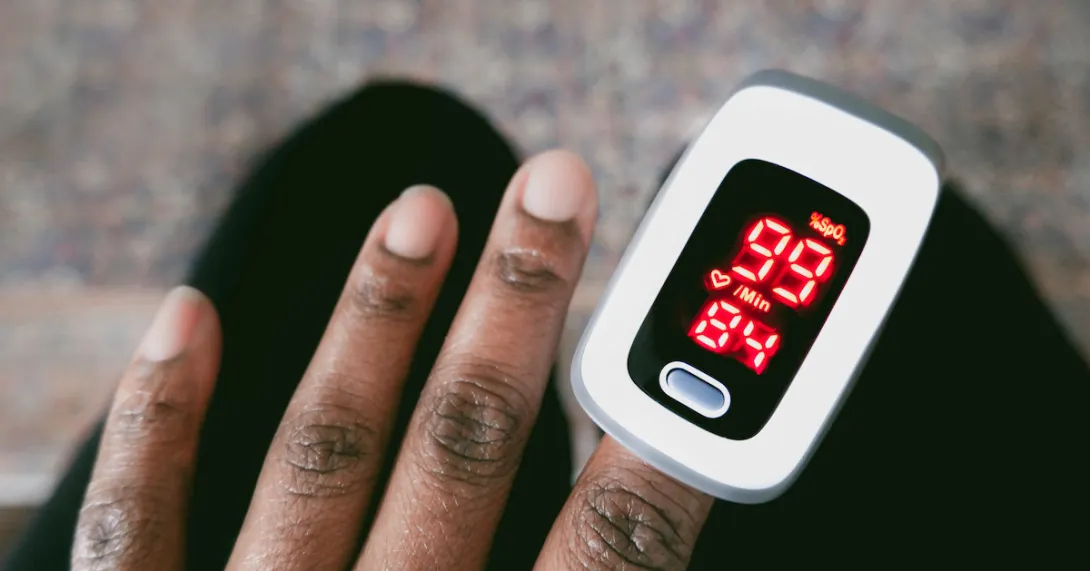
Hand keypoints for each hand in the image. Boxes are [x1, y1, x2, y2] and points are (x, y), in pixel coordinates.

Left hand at [72, 150, 713, 570]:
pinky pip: (130, 529)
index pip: (605, 554)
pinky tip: (186, 315)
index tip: (699, 353)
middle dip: (519, 310)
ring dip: (377, 320)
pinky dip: (158, 419)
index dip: (664, 448)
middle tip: (554, 192)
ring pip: (321, 452)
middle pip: (464, 454)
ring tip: (420, 211)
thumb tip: (644, 545)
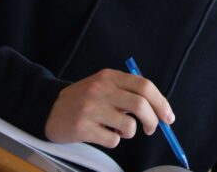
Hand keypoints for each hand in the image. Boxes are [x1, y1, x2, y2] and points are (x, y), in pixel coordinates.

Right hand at [44, 68, 173, 147]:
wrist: (49, 109)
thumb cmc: (84, 99)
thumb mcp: (104, 86)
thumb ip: (128, 93)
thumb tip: (159, 110)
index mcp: (110, 76)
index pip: (144, 86)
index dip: (161, 102)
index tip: (168, 117)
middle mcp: (101, 89)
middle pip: (140, 105)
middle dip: (153, 120)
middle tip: (151, 129)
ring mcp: (90, 108)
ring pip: (128, 126)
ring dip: (129, 132)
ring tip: (118, 130)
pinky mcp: (82, 127)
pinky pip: (112, 140)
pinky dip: (114, 141)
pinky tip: (102, 134)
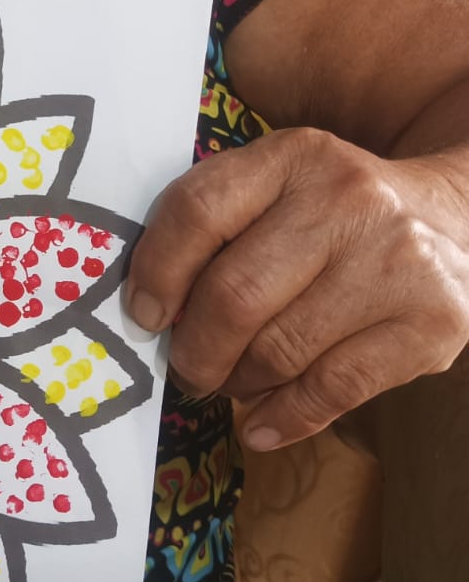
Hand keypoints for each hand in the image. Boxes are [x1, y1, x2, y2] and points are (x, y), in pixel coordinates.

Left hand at [126, 127, 468, 449]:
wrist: (455, 217)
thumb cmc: (336, 212)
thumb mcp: (279, 185)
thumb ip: (216, 224)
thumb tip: (148, 308)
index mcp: (294, 156)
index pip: (200, 211)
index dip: (157, 272)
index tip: (144, 314)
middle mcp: (348, 200)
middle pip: (236, 294)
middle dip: (195, 349)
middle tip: (188, 368)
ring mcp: (397, 262)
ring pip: (280, 350)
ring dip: (238, 383)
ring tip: (232, 383)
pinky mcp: (431, 324)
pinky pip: (334, 389)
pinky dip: (284, 417)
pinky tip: (261, 425)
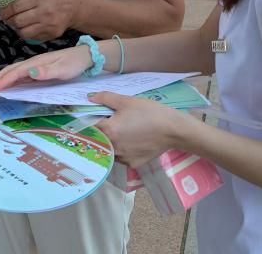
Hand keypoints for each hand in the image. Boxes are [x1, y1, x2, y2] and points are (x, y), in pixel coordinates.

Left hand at [0, 0, 84, 41]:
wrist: (75, 7)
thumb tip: (11, 4)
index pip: (16, 7)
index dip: (5, 12)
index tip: (1, 14)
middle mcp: (43, 12)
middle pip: (18, 21)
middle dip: (9, 21)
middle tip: (7, 20)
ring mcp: (48, 25)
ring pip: (24, 32)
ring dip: (17, 29)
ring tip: (17, 25)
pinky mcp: (51, 34)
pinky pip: (33, 37)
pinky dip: (27, 33)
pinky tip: (27, 28)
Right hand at [0, 45, 92, 90]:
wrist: (84, 56)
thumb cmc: (73, 63)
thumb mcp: (62, 69)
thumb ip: (47, 71)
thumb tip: (30, 72)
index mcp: (36, 63)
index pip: (16, 72)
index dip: (3, 81)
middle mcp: (33, 63)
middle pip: (10, 70)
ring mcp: (35, 66)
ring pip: (14, 72)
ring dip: (1, 79)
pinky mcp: (38, 70)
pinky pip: (21, 75)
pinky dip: (11, 80)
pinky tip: (8, 86)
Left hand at [88, 91, 203, 168]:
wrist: (173, 129)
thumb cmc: (149, 112)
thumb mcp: (126, 101)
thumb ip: (105, 98)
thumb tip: (90, 97)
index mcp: (108, 131)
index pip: (89, 127)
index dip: (89, 120)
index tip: (93, 116)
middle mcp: (112, 148)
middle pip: (98, 140)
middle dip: (100, 132)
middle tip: (110, 123)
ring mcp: (123, 159)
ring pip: (109, 151)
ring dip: (110, 143)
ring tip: (123, 132)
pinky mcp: (133, 165)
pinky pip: (121, 158)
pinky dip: (122, 150)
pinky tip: (132, 141)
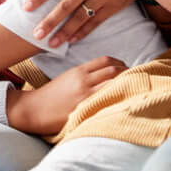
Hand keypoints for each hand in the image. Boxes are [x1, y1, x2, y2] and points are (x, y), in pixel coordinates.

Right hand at [5, 55, 125, 134]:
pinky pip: (106, 101)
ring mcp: (85, 95)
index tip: (128, 68)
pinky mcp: (84, 109)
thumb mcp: (66, 79)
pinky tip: (125, 104)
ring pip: (113, 84)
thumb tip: (102, 78)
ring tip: (135, 91)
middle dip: (129, 74)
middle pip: (113, 71)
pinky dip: (118, 100)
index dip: (120, 63)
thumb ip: (83, 76)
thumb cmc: (49, 96)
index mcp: (79, 71)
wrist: (32, 109)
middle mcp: (84, 81)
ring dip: (127, 86)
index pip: (106, 61)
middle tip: (137, 79)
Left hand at [25, 0, 142, 46]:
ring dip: (65, 32)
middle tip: (36, 34)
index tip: (26, 7)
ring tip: (51, 43)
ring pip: (80, 18)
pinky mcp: (113, 7)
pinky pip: (95, 23)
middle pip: (66, 5)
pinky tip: (71, 41)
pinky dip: (83, 32)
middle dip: (50, 21)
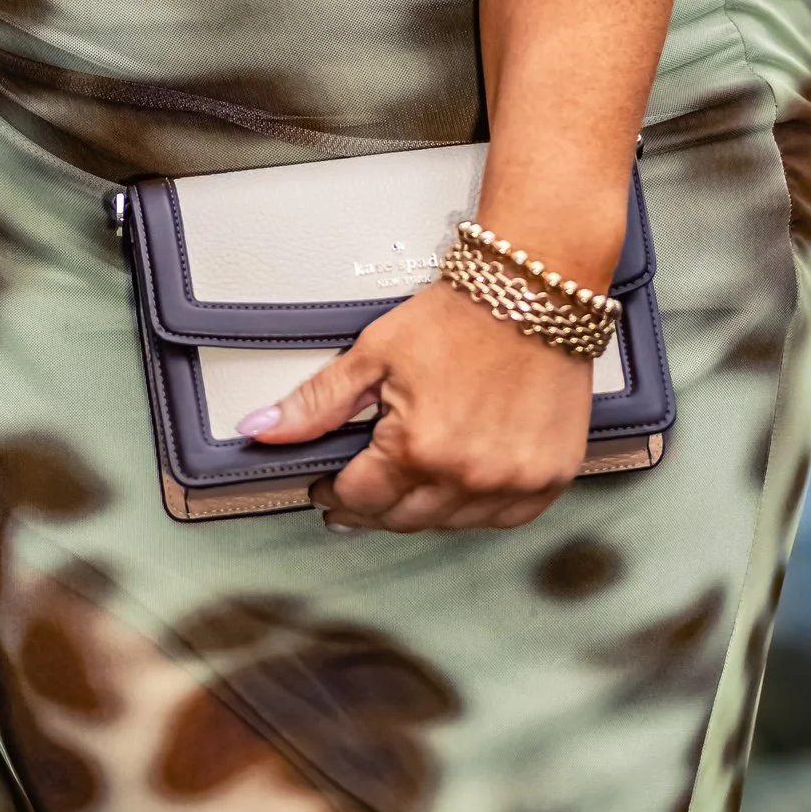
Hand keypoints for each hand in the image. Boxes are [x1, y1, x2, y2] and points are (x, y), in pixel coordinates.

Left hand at [243, 279, 593, 534]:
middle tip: (362, 487)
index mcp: (418, 448)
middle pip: (402, 518)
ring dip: (423, 507)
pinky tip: (460, 482)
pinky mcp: (547, 479)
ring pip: (450, 523)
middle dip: (373, 505)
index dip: (335, 491)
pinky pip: (502, 518)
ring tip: (410, 476)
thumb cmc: (459, 314)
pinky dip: (476, 506)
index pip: (359, 499)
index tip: (329, 483)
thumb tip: (262, 428)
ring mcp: (512, 483)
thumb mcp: (374, 352)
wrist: (533, 288)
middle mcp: (467, 476)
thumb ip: (317, 402)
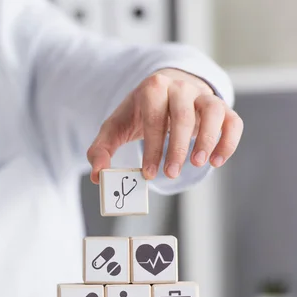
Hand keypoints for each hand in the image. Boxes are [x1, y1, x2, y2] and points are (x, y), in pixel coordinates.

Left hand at [86, 68, 243, 182]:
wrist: (163, 91)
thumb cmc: (137, 114)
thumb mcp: (115, 128)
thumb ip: (101, 150)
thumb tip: (98, 175)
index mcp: (152, 88)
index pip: (154, 117)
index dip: (153, 147)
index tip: (148, 173)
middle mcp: (180, 87)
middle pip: (182, 115)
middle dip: (176, 147)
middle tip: (170, 173)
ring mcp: (202, 95)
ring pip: (213, 111)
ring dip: (208, 139)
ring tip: (198, 164)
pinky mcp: (220, 107)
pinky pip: (232, 120)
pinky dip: (228, 140)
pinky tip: (217, 161)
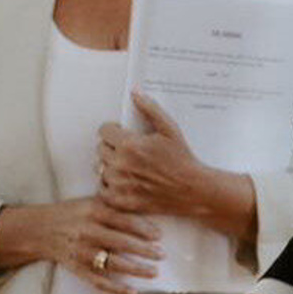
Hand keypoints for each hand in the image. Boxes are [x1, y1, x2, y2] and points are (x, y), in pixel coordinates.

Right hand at [0, 197, 161, 293]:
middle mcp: (87, 231)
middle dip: (145, 250)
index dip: (144, 228)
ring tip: (154, 272)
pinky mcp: (77, 269)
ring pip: (112, 263)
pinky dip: (116, 289)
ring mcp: (82, 252)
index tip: (160, 236)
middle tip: (162, 255)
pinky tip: (133, 292)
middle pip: (121, 242)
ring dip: (135, 269)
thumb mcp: (90, 202)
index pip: (124, 220)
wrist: (40, 230)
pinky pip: (98, 282)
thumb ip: (114, 204)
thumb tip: (144, 206)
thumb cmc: (71, 213)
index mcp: (93, 212)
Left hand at [98, 94, 212, 217]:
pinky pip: (102, 190)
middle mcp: (120, 164)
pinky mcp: (122, 200)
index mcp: (129, 145)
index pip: (103, 131)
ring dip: (110, 166)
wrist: (192, 189)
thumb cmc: (182, 159)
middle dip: (112, 147)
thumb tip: (135, 93)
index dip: (114, 131)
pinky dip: (109, 186)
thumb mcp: (169, 129)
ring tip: (127, 166)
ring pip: (100, 169)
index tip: (122, 134)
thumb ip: (149, 109)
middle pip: (100, 149)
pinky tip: (123, 182)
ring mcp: (120, 184)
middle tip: (128, 151)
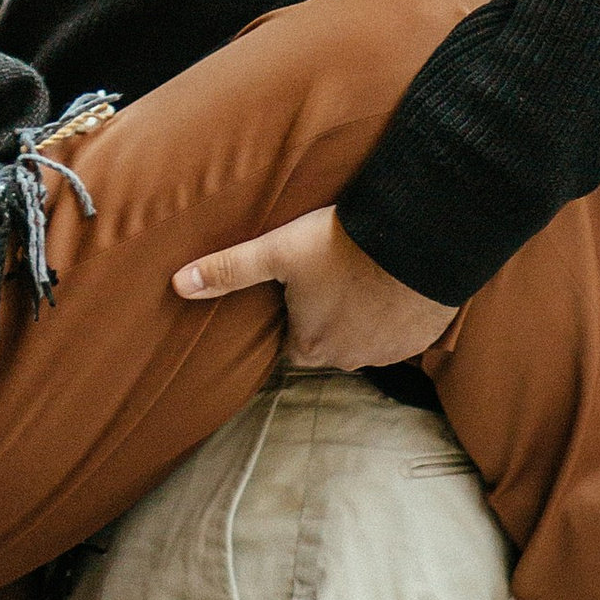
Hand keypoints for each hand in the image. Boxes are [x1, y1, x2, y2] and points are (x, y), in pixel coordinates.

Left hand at [172, 207, 452, 369]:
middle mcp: (349, 359)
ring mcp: (389, 351)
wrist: (419, 240)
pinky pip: (400, 330)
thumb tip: (178, 285)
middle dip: (326, 316)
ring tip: (360, 274)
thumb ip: (229, 270)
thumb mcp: (277, 252)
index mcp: (310, 346)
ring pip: (365, 337)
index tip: (295, 291)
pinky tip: (391, 281)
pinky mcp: (421, 337)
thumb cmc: (343, 245)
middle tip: (330, 275)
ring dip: (362, 314)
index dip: (290, 317)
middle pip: (327, 342)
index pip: (290, 344)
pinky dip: (394, 312)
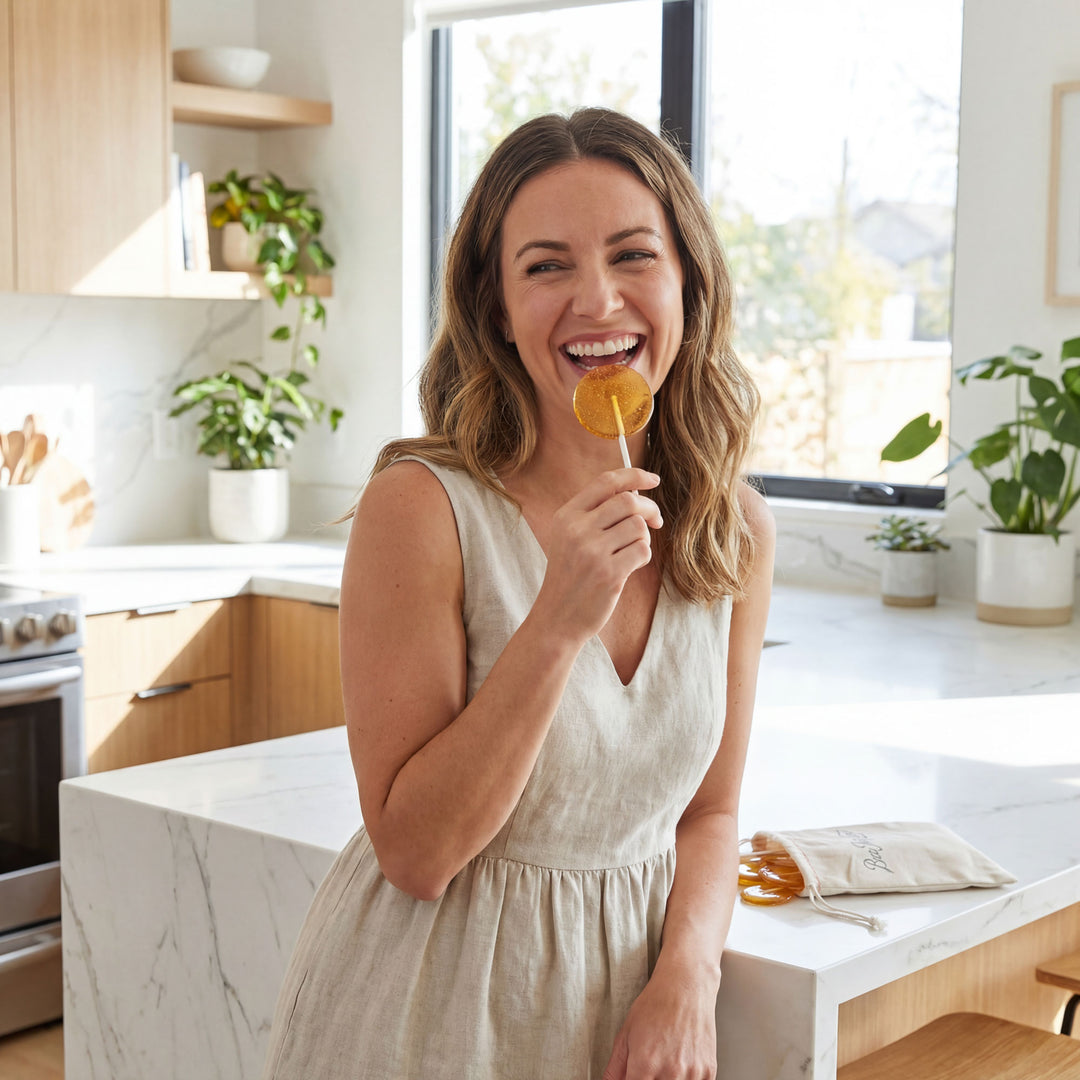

TASK REQUIREMENTS:
Word for word, restate the lines of the data above that fall between the line holding "pinky pip: (102, 190)" and the line holding "pinky dip: (109, 186)", inclusive, and no other lines.

EXERCISE OUTPUT:
pinky pip: (102, 190)
middle mcp: (120, 164)
pinky mcp: (122, 200)
index mcp: (129, 145)
index pip: (103, 131)
ring dip: (110, 166)
wrist: (192, 189)
thumb cmc: (182, 159)
middle dip: (112, 147)
thumb tip: (135, 93)
index dip: (114, 131)
pinky dip: (109, 186)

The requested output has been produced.